4

I am fairly new to ranges, and I wanted to know if there was a way to apply a dynamic number of range adaptors. I have fiddled around with some code for a while, and I have also done some searching, but to no avail.

#include <iostream>
#include <ranges>

int main() {
    auto output = std::ranges::views::iota(2, 100);

    for (int i = 2; i < 100; i++) {
        output = output | std::ranges::views::filter([i](int num){ return num % i != 0 || num == i; });
    }

    std::cout << "The 10th prime is: " << output[9] << "\n";
}

Essentially, I want something like this, but this gives a compile error (no match for 'operator='). It seems that each application of a range adaptor requires a new type, so we can't dynamically create this range. Is there some way around this?

Jack Casey
  • 65
  • 1
  • 4
  • 1
    It would really make a lot more sense to just... filter the actual container.
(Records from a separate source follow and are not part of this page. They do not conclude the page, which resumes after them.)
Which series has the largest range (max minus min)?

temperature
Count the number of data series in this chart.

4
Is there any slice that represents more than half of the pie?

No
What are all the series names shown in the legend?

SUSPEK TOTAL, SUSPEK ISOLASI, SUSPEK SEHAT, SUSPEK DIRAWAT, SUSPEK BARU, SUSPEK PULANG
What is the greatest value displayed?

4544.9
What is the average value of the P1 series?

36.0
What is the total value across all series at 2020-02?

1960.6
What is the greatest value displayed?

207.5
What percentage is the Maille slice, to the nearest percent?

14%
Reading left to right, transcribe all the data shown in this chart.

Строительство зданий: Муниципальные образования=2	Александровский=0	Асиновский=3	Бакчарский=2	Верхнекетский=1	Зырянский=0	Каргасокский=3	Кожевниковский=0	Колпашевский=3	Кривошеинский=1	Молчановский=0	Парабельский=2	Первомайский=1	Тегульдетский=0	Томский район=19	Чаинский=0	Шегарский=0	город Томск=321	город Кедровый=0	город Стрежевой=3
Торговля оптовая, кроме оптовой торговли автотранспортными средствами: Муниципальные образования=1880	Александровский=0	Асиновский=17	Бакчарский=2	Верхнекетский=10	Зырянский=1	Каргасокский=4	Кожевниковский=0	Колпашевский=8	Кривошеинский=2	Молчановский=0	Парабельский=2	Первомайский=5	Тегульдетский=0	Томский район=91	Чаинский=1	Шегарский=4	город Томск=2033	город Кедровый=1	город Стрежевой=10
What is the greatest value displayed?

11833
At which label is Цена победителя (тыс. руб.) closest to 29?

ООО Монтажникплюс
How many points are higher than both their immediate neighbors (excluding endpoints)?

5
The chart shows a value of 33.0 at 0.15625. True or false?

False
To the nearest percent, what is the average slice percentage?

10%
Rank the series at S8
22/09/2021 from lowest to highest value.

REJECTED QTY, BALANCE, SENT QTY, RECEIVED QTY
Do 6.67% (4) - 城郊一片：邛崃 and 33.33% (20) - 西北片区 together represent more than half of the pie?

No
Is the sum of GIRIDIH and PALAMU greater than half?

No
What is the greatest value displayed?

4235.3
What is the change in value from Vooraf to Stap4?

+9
Why use a lazy view when you could just apply each filter as needed? – Nicol Bolas Dec 04 '21 at 04:38

3 Answers3

6

For a fixed number like this, it would be possible to use metaprogramming to recursively build the range (although you might hit a template instantiation depth limit). You can do a truly dynamic number by type-erasing the ranges, such that the chain of filters is connected by virtual function calls. The result is slow and the code is painful, but it’s certainly possible.

Davis Herring
  • 36,443
  • 4
  • 48
  • 76
4

One of the alternatives is to store the results of each filtering in a vector, which ensures that the range type after each operation is consistent and can be re-assigned.

#include <iostream>
#include <ranges>
#include <vector>

auto to_vector(std::ranges::view auto view) {
  return std::vector(view.begin(), view.end());
}

int main() {
  auto output = to_vector(std::views::iota(2, 100));

  for (int i = 2; i < 100; i++) {
    output = to_vector(output | std::views::filter(
                          [i](int num){ return num % i != 0 || num == i; }));
  }

  std::cout << "The 10th prime is: " << output[9] << "\n";
}

Demo.

However, this is inefficient and not a good use case for using range adaptors. So you may need to use more efficient algorithms to implement this.

康桓瑋
  • 33,481
  • 5
  • 40
  • 90
1

In this particular case you can build the filter predicate instead:


int main() {
    auto output = std::views::iota(2, 100);

    std::function<bool(int)> filter_fn = [] (int) { return true; };

    for (int i = 2; i < 100; i++)
    {
        filter_fn = [=] (int num) {
            return filter_fn(num) && (num % i != 0 || num == i);
        };
    }

    auto primes = output | std::views::filter(filter_fn);

    std::cout << "The 10th prime is: " <<
        (primes | std::views::drop(9)).front() << "\n";
}

Can doesn't mean should though. This is pretty inefficient as it creates a chain of indirect calls for the predicate.

bolov
  • 72,283
  • 15
  • 145
  • 224